Sleep impairment increases the risk of adolescent injuries and injuries, obesity, poor eating habits, substance abuse, emotional problems and deficits in focus, focus, and school achievements, Brock noted.
The Canadian guidelines recommend at least 9 hours of sleep per night for children aged 5 to 13 and at least 8 hours for adolescents aged 14-17. For the study, the researchers looked at adolescent grades in grades 9- 12 in 49 secondary schools in Ontario from 2012 to 2017.
According to the Canadian guidelines, children aged 5 to 13 should receive at least nine hours of sleep per night and adolescents aged 14-17 should receive at least eight hours.

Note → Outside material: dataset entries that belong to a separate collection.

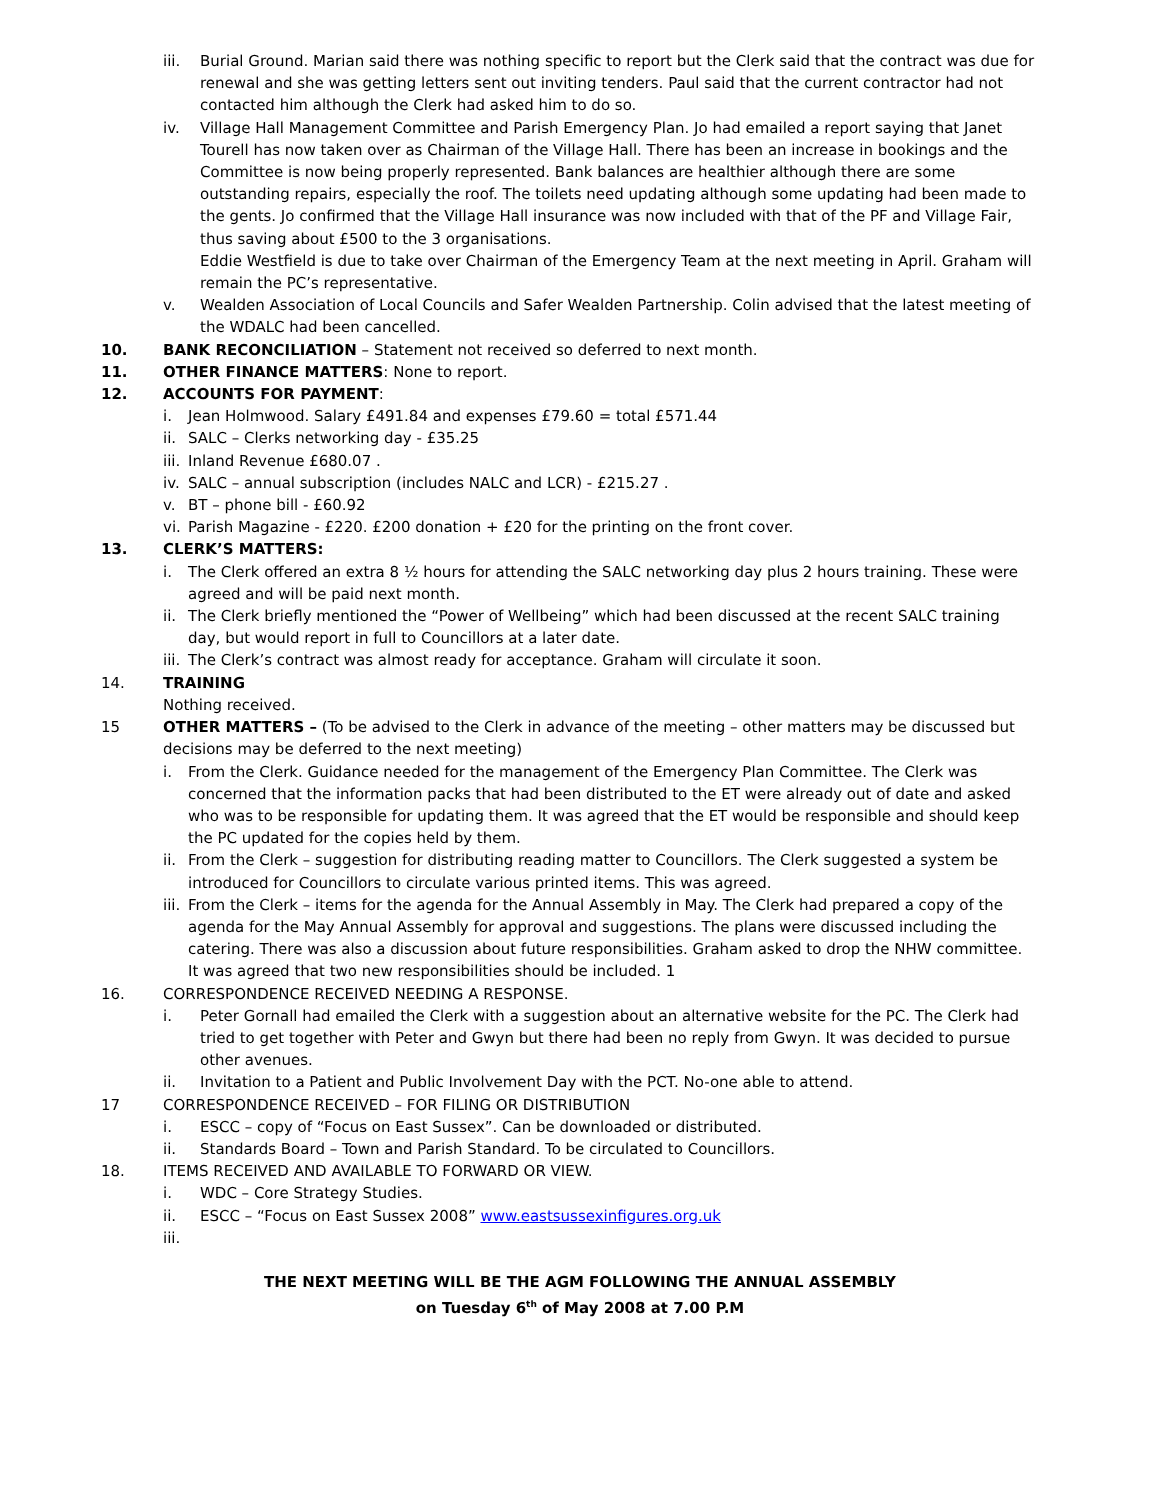iii. Burial Ground. Marian said there was nothing specific to report but the Clerk said that the contract was due for renewal and she was getting letters sent out inviting tenders. Paul said that the current contractor had not contacted him although the Clerk had asked him to do so.
iv. Village Hall Management Committee and Parish Emergency Plan. Jo had emailed a report saying that Janet Tourell has now taken over as Chairman of the Village Hall. There has been an increase in bookings and the Committee is now being properly represented. Bank balances are healthier although there are some outstanding repairs, especially the roof. The toilets need updating although some updating had been made to the gents. Jo confirmed that the Village Hall insurance was now included with that of the PF and Village Fair, thus saving about £500 to the 3 organisations.
Eddie Westfield is due to take over Chairman of the Emergency Team at the next meeting in April. Graham will remain the PC’s representative.
v. Wealden Association of Local Councils and Safer Wealden Partnership. Colin advised that the latest meeting of the WDALC had been cancelled.
10. BANK RECONCILIATION – Statement not received so deferred to next month.
11. OTHER FINANCE MATTERS: None to report.
12. ACCOUNTS FOR PAYMENT:
i. Jean Holmwood. Salary £491.84 and expenses £79.60 = total £571.44
ii.
SALC – Clerks networking day - £35.25
iii.
Inland Revenue £680.07 .
iv.
SALC – annual subscription (includes NALC and LCR) - £215.27 .
v. BT – phone bill - £60.92
vi.
Parish Magazine - £220. £200 donation + £20 for the printing on the front cover.
13. CLERK’S MATTERS:
i. The Clerk offered an extra 8 ½ hours for attending the SALC networking day plus 2 hours training. These were agreed and will be paid next month.
ii.
The Clerk briefly mentioned the “Power of Wellbeing” which had been discussed at the recent SALC training day, but would report in full to Councillors at a later date.
iii.
The Clerk’s contract was almost ready for acceptance. Graham will circulate it soon.
14. TRAINING
Nothing received.
15 OTHER MATTERS – (To be advised to the Clerk in advance of the meeting – other matters may be discussed but decisions may be deferred to the next meeting)
i. From the Clerk. Guidance needed for the management of the Emergency Plan Committee. The Clerk was concerned that the information packs that had been distributed to the ET were already out of date and asked who was to be responsible for updating them. It was agreed that the ET would be responsible and should keep the PC updated for the copies held by them.
ii.
From the Clerk – suggestion for distributing reading matter to Councillors. The Clerk suggested a system be introduced for Councillors to circulate various printed items. This was agreed.
iii.
From the Clerk – items for the agenda for the Annual Assembly in May. The Clerk had prepared a copy of the agenda for the May Annual Assembly for approval and suggestions. The plans were discussed including the catering. There was also a discussion about future responsibilities. Graham asked to drop the NHW committee. It was agreed that two new responsibilities should be included. 1
16. CORRESPONDENCE RECEIVED NEEDING A RESPONSE.
i. Peter Gornall had emailed the Clerk with a suggestion about an alternative website for the PC. The Clerk had tried to get together with Peter and Gwyn but there had been no reply from Gwyn. It was decided to pursue other avenues.
ii. Invitation to a Patient and Public Involvement Day with the PCT. No-one able to attend.
17 CORRESPONDENCE RECEIVED – FOR FILING OR DISTRIBUTION
i. ESCC – copy of “Focus on East Sussex”. Can be downloaded or distributed.
ii. Standards Board – Town and Parish Standard. To be circulated to Councillors.
18. ITEMS RECEIVED AND AVAILABLE TO FORWARD OR VIEW.
i. WDC – Core Strategy Studies.
ii. ESCC – “Focus on East Sussex 2008” www.eastsussexinfigures.org.uk
iii.
THE NEXT MEETING WILL BE THE AGM FOLLOWING THE ANNUAL ASSEMBLY
on Tuesday 6<sup>th</sup> of May 2008 at 7.00 P.M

For this study, researchers analyzed data on adolescents in grades nine to 12 in 49 Ontario schools during 2012-2017.
Every year, researchers have studied schools about starting times and how much they sleep, screen time and exercise have received.
At first, students reported sleeping an average of seven hours on a regular day, with an average of 8.2 hours of total screen time and about 2 hours of moderate to vigorous physical activity.
Early school dates varied between 8:00 and 9:35 a.m.
During the study period, 11 of the 49 schools changed their starting times, including three schools that did this twice.
Three schools delayed start time by 5 minutes at a time during the study, and three pushed start time by 10 minutes, the analysis found.
While the postponement of the school begins with 5 minutes does not seem to make a significant difference in what adolescents have arrived, the students who have received 10-minute delays have slept an average of 23.7 minutes longer than they did before the delay , the researchers report in Sleep Medication.
In addition, two schools moved start-ups of up to 5 minutes, and five schools changed their start-up hours to bring the pupils 10 minutes earlier.
Early onset times seemed to lead to a lower exercise, the study found.
When school started 5 minutes earlier, students had an average of 8 minutes less exercise per day than school children with consistent starting times.
But when the students moved to the start time 5 minutes later, they achieved an average of nearly 11 minutes exercises per day when the new start time was 8:15 or 8:20. At another school with a delayed start time, however less exercise on an ordinary day.
The study was not a controlled experiment designed to prove whether or how early school changes could have a direct impact on sleep, screen time or exercise. Another limitation is that schools were not randomly selected to change the start time of the school, the study authors note.
Even so, the results provide fresh evidence that even a small delay in school start time can have a positive impact on student sleep – with minimal interruptions in school curricula – said Dr. Heather Manson, head of health promotion, chronic disease and Prevention of Injury to Ontario Public Health.
"Compared to longer delays, a 10-minute delay may be more feasible for implementation at school level," Manson, who was not involved in the study, said by e-mail.